#### [TRY IT]
Copy each line of the records below that mentions the word "está".

------ INFORMATION GIVEN ------

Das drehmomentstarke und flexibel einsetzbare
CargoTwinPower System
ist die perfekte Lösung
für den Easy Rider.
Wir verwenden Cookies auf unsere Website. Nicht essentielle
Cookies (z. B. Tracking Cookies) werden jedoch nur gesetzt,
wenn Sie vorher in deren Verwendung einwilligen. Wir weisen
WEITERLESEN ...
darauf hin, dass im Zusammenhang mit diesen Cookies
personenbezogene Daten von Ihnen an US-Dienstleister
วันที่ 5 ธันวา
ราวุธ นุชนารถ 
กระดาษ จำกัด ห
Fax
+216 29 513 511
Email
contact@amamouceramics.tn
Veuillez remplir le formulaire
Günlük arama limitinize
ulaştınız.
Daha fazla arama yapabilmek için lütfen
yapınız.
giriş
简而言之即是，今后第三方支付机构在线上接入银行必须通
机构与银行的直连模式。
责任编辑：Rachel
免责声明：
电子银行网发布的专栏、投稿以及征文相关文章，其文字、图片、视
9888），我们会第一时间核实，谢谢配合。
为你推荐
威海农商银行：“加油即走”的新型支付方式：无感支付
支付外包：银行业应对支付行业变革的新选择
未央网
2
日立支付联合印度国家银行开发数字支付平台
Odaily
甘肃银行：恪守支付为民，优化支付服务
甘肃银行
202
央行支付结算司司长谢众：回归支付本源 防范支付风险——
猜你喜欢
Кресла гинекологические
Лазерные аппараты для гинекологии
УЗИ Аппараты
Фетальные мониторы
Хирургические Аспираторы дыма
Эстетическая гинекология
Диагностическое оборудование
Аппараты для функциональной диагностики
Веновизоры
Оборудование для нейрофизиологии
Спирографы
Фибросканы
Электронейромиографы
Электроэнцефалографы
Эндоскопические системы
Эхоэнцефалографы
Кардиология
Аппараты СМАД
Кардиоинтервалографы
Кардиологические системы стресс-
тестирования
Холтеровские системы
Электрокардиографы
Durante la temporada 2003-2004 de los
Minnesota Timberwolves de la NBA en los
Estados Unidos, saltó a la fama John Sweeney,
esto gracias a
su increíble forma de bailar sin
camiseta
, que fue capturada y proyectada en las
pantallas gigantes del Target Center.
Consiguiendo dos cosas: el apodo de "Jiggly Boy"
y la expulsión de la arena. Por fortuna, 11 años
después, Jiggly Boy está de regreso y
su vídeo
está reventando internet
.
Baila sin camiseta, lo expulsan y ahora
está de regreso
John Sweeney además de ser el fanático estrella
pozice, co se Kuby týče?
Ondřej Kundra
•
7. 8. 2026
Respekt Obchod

------

#### [SOLUTION TO THE EXERCISE]
después, Jiggly Boy está de regreso y
está reventando internet
está de regreso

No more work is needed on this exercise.